Reformed Worship & Culture
The concerns regarding General Assembly worship are not matters of taste and style, but of principle. I am advocating for simplicity, biblical simplicity in General Assembly worship. A number of years ago TE Johnson raised concerns regarding the complex, “liturgical chaos” of General Assembly worship. And a young church planter dismissed TE Johnson as simply trying to impose his own cultural preferences on the General Assembly:
I like black licorice, and Dr. Johnson doesn’t like GA worship. Neither opinion should trouble the conscience of our denomination.
Interestingly, when I was in college I took a “Theology of Worship” course and the professor made the same criticism: i.e., that TE Johnson argues for a worship that is largely reflective of 19th Century Savannah. But that is simply not accurate.

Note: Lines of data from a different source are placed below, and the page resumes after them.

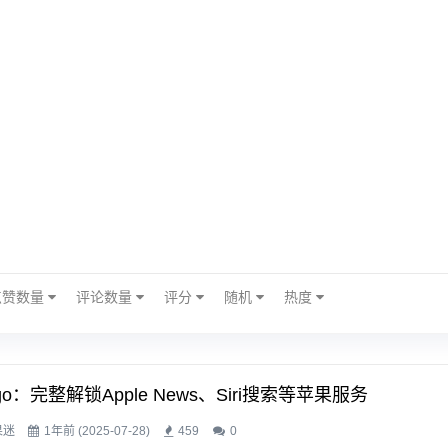
点赞数量
评论数量
评分
随机
热度
ngo：完整解锁Apple News、Siri搜索等苹果服务
果迷
1年前 (2025-07-28)
459
0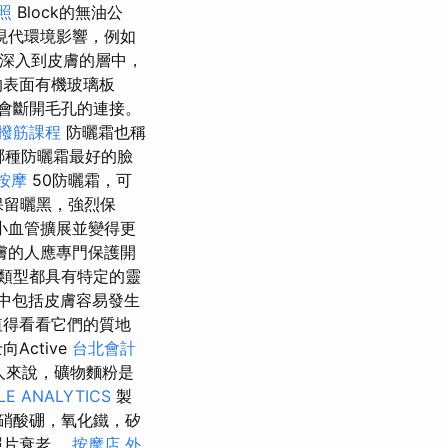
照
Block的無油公
現代環境影響，例如
，深入到皮膚的層中，
的表面有機玻璃板
會斷開毛孔的連接。
撥筋課程
防曬霜也稱
哪種防曬霜最好的臉
按摩
50防曬霜，可
保留曬黑，強烈保
小血管擴展並變得更
膚的人應專門保護開
類型都具有特定的靈
中包括皮膚容易發生
值得看看它們的質地
向Active
台北會計
人來說，礦物麵粉是
E ANALYTICS
製
硝酸硼，氧化鐵，矽
照片衰老。
按摩店
外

See TE Johnson’s reply at the bottom of the page here.
It is not about culture or taste or preserving what is familiar. Reformed Worship, Biblical Worship, worship that is reformed according to Scripture transcends culture and is portable from one culture to another. Why is this the case? Because it is simple. What is required for Reformed Worship? A Bible, a bit of water, wine, and bread, something to sing from, and maybe something to lean on while preaching.
In a recent General Assembly seminar TE Richard D. Phillips made the very important point that Reformed worship is not only portable, it is not a reflection of “European culture,” but transcends culture.

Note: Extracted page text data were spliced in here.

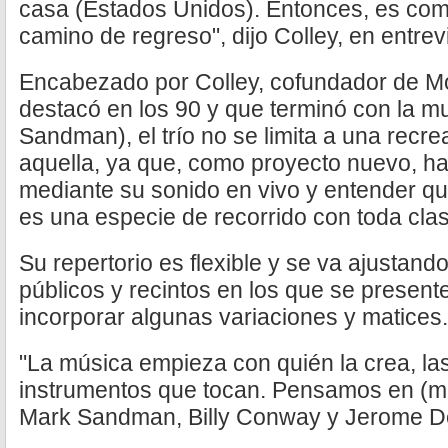
casa (Estados Unidos). Entonces, es com
camino de regreso", dijo Colley, en entrev
Encabezado por Colley, cofundador de M
destacó en los 90 y que terminó con la mu
Sandman), el trío no se limita a una recre
aquella, ya que, como proyecto nuevo, ha
mediante su sonido en vivo y entender qu
es una especie de recorrido con toda cla
Su repertorio es flexible y se va ajustan
públicos y recintos en los que se presente
incorporar algunas variaciones y matices.
"La música empieza con quién la crea, la
instrumentos que tocan. Pensamos en (m
Mark Sandman, Billy Conway y Jerome D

If any worship style is a reflection of Anglo-Saxon, upper middle class American suburbanite sensibilities, it is the worship style that has characterized the worship of recent General Assemblies: massive production costs, highly choreographed performances and singing, overpowering sound systems and lights, little congregational singing all in a darkened room.
The “Host Committees” for future General Assemblies could do worse than to solemnly consider the questions TE Johnson regularly asks regarding the worship services of our General Assembly.
If the PCA wants to be more welcoming, culturally diverse, and less “anglo-centric,” perhaps we should consider planning for simpler, more Reformed worship services rather than a hybrid concert-suburban-megachurch-worship-service.
What if General Assembly worship services were characterized by the simple beauty of thousands joining together to praise our Covenant God for who He is and what He has done? What if General Assembly worship services were simply the saints gathering to “read the Bible, preach the Bible, pray the Bible, sing the Bible, and see the Bible” as we meet with God and His people?4
Unlike in the case of the Sabbath, there is a difference between the Continental position and the Westminster position on the “Three Marks of the Church;” the Continental Reformed confess the right preaching, right administration of the sacraments, and the right exercise of church discipline to be the three marks (See Belgic Confession Article 29 and contrast WCF 25:4).
Yes, I am aware of Dr. Dabney’s objections to pipe organs. I share his concerns, but an organ is much better suited to accompanying corporate worship than a full orchestra or even medium-sized ensemble.
D. G. Hart & J. R. Muether, J. R., With Reverence and Awe: Returning to the Basics of Reformed Worship. (Phillipsburg, NJ: P & R Publishing, 2002), 166.
Ligon Duncan, “Foundations for Biblically Directed Worship” in Give Praise to God, ed. P.G. Ryken, D.W.H. Thomas, and J. L. Duncan III (Phillipsburg: P&R Publishing, 2003), 65.
The fact of the matter is that most in the PCA, and that includes most TEs, don't really want to be historic Presbyterians. They want to have the polity, but not worship of our forefathers. Let's face it, even using language like "traditional" to describe music and hymnody in the P&R context is a little oxymoronic.